Exercise data: Begin

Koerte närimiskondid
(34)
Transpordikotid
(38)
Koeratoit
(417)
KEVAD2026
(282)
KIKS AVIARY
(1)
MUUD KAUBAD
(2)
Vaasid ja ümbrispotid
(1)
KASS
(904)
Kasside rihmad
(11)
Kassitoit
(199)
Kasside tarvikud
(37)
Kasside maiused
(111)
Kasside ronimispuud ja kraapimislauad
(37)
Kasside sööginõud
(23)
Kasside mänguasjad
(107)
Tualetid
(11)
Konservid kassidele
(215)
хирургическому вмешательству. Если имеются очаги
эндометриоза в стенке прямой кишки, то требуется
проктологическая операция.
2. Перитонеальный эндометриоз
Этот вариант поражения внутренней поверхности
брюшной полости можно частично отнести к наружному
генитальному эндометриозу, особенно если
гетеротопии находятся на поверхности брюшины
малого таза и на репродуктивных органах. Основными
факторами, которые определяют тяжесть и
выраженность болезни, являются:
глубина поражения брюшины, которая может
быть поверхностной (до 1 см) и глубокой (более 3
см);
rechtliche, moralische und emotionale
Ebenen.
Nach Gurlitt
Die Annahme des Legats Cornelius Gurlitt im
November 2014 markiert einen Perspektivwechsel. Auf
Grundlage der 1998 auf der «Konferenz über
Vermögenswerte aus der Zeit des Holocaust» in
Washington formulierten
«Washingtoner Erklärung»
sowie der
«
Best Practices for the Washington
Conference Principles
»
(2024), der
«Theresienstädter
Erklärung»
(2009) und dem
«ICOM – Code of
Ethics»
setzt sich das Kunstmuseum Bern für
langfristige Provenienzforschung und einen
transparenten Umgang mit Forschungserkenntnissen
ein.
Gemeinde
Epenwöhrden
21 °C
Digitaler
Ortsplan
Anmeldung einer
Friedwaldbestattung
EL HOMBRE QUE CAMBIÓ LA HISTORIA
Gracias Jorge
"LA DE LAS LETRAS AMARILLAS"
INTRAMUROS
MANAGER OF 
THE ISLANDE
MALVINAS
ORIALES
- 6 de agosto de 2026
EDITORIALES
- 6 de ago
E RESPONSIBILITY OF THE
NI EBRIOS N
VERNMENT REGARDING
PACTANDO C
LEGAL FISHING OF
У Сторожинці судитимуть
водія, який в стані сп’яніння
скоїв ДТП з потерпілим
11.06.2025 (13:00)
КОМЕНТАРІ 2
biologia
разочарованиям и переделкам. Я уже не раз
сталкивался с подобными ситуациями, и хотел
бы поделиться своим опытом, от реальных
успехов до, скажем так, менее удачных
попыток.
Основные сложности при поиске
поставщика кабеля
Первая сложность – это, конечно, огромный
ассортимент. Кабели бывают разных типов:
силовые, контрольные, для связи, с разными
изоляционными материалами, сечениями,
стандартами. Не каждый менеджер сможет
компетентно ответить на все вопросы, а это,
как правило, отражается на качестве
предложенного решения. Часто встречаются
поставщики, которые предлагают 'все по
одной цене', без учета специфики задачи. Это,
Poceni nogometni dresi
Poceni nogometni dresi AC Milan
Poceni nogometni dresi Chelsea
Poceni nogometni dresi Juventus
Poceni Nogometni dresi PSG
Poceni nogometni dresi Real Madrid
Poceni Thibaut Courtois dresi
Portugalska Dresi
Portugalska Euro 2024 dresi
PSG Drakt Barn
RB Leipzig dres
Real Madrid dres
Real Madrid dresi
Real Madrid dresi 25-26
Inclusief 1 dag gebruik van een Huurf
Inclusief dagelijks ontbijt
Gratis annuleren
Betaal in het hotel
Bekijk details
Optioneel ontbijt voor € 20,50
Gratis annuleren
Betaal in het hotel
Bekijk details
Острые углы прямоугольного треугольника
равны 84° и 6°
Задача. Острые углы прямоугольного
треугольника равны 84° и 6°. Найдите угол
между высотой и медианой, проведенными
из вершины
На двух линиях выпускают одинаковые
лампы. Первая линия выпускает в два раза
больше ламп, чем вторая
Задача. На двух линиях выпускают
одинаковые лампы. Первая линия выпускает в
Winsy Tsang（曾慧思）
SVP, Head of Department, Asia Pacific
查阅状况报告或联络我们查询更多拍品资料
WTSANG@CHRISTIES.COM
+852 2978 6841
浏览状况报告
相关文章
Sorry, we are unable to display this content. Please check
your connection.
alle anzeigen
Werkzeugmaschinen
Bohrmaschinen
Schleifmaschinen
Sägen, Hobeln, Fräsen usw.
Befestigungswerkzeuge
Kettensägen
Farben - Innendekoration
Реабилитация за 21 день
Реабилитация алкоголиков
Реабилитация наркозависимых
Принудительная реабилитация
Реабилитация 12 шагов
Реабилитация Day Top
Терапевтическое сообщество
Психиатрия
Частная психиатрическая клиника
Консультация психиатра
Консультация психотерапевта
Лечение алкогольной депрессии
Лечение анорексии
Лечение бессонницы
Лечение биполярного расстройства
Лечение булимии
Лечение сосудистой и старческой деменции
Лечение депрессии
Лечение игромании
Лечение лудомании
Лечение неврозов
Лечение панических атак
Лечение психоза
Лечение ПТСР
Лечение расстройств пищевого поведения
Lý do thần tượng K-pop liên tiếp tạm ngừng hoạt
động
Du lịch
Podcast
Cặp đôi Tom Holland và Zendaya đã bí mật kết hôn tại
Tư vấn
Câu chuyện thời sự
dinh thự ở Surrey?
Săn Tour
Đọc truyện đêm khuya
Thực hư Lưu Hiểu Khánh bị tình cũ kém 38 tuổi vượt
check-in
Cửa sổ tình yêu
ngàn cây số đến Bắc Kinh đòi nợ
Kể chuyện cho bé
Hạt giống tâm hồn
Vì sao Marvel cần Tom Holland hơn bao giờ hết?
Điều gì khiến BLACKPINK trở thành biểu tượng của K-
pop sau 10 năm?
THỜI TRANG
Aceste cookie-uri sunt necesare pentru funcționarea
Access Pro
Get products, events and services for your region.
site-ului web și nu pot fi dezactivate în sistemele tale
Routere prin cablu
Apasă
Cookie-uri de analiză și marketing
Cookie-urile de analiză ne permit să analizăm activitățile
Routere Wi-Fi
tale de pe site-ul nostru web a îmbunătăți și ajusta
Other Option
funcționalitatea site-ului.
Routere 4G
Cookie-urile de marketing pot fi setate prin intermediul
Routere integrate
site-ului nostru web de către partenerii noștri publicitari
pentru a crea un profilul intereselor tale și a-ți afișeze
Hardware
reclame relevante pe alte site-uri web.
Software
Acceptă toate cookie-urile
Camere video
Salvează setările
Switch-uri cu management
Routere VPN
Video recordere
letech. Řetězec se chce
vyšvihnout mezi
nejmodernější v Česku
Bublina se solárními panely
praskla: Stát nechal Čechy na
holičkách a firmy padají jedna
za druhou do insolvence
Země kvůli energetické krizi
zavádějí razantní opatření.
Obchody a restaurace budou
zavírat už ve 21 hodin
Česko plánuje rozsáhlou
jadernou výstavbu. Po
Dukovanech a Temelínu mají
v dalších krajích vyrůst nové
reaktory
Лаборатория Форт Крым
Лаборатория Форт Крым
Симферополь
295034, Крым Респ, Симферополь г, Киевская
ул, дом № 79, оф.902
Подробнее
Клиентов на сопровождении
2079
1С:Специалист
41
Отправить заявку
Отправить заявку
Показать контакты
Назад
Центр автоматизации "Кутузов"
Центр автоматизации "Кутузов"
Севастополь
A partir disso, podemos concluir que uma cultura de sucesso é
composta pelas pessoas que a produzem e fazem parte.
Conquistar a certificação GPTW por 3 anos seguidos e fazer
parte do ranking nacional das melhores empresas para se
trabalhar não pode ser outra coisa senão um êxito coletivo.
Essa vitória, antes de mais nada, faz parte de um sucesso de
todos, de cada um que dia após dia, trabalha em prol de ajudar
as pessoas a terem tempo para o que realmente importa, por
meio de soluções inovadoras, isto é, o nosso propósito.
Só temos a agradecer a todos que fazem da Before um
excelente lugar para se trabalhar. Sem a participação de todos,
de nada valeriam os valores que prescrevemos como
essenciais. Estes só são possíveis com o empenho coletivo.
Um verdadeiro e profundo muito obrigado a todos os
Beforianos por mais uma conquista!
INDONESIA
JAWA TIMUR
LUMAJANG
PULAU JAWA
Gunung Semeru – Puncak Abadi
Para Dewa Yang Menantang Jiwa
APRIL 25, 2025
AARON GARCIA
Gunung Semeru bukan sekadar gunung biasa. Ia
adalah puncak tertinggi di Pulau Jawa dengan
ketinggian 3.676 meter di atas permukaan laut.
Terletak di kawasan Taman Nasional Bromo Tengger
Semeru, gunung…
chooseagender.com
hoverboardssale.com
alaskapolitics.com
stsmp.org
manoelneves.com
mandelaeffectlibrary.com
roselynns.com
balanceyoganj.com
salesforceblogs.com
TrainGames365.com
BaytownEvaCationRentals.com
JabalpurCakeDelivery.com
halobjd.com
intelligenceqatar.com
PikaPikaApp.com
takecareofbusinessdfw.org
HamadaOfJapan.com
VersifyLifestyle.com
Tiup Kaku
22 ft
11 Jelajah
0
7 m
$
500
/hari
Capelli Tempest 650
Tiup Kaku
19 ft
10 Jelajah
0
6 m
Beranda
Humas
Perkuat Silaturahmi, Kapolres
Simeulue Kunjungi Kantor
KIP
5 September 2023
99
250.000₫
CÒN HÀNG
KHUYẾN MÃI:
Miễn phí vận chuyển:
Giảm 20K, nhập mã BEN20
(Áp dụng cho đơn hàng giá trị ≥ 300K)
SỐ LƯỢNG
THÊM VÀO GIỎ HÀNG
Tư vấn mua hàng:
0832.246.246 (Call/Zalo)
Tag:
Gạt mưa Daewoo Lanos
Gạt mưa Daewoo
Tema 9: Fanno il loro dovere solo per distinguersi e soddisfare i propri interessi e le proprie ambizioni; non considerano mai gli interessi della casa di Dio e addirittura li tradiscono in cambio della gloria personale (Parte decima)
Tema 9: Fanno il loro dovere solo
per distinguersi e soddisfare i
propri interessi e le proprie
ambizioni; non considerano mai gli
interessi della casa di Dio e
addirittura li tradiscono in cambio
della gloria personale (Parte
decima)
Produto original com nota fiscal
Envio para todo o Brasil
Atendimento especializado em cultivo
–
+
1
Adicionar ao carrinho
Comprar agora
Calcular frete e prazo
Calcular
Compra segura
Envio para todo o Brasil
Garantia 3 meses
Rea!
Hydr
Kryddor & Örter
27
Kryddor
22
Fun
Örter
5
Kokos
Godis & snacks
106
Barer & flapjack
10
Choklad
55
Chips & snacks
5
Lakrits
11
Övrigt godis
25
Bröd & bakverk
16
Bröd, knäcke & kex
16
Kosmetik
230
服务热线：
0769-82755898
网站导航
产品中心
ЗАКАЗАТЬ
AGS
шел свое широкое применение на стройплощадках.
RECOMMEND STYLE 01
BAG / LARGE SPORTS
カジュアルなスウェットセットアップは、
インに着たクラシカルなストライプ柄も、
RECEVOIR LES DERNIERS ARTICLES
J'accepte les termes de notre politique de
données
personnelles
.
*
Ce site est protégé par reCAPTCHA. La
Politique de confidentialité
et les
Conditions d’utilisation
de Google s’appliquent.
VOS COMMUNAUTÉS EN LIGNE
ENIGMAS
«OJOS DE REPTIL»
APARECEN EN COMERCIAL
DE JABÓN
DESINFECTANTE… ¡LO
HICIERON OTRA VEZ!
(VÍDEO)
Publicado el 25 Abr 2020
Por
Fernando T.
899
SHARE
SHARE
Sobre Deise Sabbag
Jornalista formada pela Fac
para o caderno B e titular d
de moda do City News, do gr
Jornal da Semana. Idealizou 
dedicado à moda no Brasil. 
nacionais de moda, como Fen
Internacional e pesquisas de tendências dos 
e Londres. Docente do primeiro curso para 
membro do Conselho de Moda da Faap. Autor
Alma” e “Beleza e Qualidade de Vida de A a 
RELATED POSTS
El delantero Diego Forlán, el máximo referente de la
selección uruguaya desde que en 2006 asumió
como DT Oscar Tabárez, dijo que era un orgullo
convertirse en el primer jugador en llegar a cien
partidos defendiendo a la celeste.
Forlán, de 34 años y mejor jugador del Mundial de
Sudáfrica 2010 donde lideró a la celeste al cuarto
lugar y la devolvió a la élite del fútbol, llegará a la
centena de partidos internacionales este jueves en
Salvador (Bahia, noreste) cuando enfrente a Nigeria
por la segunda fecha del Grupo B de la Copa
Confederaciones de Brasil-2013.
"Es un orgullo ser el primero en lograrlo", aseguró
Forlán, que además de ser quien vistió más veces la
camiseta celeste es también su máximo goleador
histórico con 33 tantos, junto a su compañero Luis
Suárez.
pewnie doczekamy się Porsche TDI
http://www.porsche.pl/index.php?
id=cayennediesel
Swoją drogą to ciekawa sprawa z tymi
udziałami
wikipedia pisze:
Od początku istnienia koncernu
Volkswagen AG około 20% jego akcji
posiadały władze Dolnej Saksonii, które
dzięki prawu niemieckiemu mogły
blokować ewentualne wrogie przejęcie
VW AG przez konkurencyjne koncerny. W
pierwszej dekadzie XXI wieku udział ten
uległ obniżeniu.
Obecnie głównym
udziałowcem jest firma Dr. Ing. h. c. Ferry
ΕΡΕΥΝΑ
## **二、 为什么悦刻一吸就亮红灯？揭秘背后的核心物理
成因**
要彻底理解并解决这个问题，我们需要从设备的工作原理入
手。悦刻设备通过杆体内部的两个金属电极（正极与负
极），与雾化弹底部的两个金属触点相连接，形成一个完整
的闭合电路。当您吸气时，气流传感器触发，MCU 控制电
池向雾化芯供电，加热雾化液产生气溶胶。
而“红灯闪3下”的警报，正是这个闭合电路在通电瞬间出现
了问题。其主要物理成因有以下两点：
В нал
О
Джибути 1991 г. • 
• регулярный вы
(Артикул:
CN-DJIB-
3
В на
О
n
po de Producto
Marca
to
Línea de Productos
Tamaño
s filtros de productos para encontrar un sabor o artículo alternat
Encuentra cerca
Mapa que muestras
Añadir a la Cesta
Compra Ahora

Exercise data: End

* Task details
Starting at the first line of the records above, please copy each line exactly until you reach the line containing "ассортимент. Кабели бывают". Include that line and stop there.

* Answer space
Koerte närimiskondid
(34)
Transpordikotid
(38)
Koeratoit
(417)
KEVAD2026
(282)
KIKS AVIARY
(1)
MUUD KAUBAD
(2)
Vaasid ja ümbrispotid
(1)
KASS
(904)
Kasside rihmad
(11)
Kassitoit
(199)
Kasside tarvikud
(37)
Kasside maiused
(111)
Kasside ronimispuud ja kraapimislauad
(37)
Kasside sööginõud
(23)
Kasside mänguasjad
(107)
Tualetid
(11)
Konservid kassidele
(215)
хирургическому вмешательству. Если имеются очаги
эндометриоза в стенке прямой кишки, то требуется
проктологическая операция.
2. Перитонеальный эндометриоз
Этот вариант поражения внутренней поверхности
брюшной полости можно частично отнести к наружному
генитальному эндометриозу, особенно если
гетеротопии находятся на поверхности брюшины
малого таза и на репродуктивных органах. Основными
факторами, которые определяют тяжесть и
выраженность болезни, являются:
глубина поражения брюшины, которая может
быть поверхностной (до 1 см) и глубокой (более 3
см);
rechtliche, moralische und emotionale
Ebenen.
Nach Gurlitt
Die Annahme des Legats Cornelius Gurlitt im
November 2014 markiert einen Perspektivwechsel. Auf
Grundlage der 1998 auf der «Konferenz über
Vermögenswerte aus der Zeit des Holocaust» in
Washington formulierten
«Washingtoner Erklärung»
sowie der
«
Best Practices for the Washington
Conference Principles
»
(2024), der
«Theresienstädter
Erklärung»
(2009) und dem
«ICOM – Code of
Ethics»
setzt sich das Kunstmuseum Bern für
langfristige Provenienzforschung und einen
transparenten Umgang mit Forschungserkenntnissen
ein.
Gemeinde
Epenwöhrden
21 °C
Digitaler
Ortsplan
Anmeldung einer
Friedwaldbestattung
EL HOMBRE QUE CAMBIÓ LA HISTORIA
Gracias Jorge
"LA DE LAS LETRAS AMARILLAS"
INTRAMUROS
MANAGER OF 
THE ISLANDE
MALVINAS
ORIALES
- 6 de agosto de 2026
EDITORIALES
- 6 de ago
E RESPONSIBILITY OF THE
NI EBRIOS N
VERNMENT REGARDING
PACTANDO C
LEGAL FISHING OF
У Сторожинці судитимуть
водія, який в стані сп’яніння
скоїв ДТП з потерпілим
11.06.2025 (13:00)
КОМЕНТАРІ 2
biologia
разочарованиям и переделкам. Я уже не раз
сталкивался с подобными ситуациями, и хотел
бы поделиться своим опытом, от реальных
успехов до, скажем так, менее удачных
попыток.
Основные сложности при поиске
поставщика кабеля
Первая сложность – это, конечно, огромный
ассортимент. Кабели бывают разных типов:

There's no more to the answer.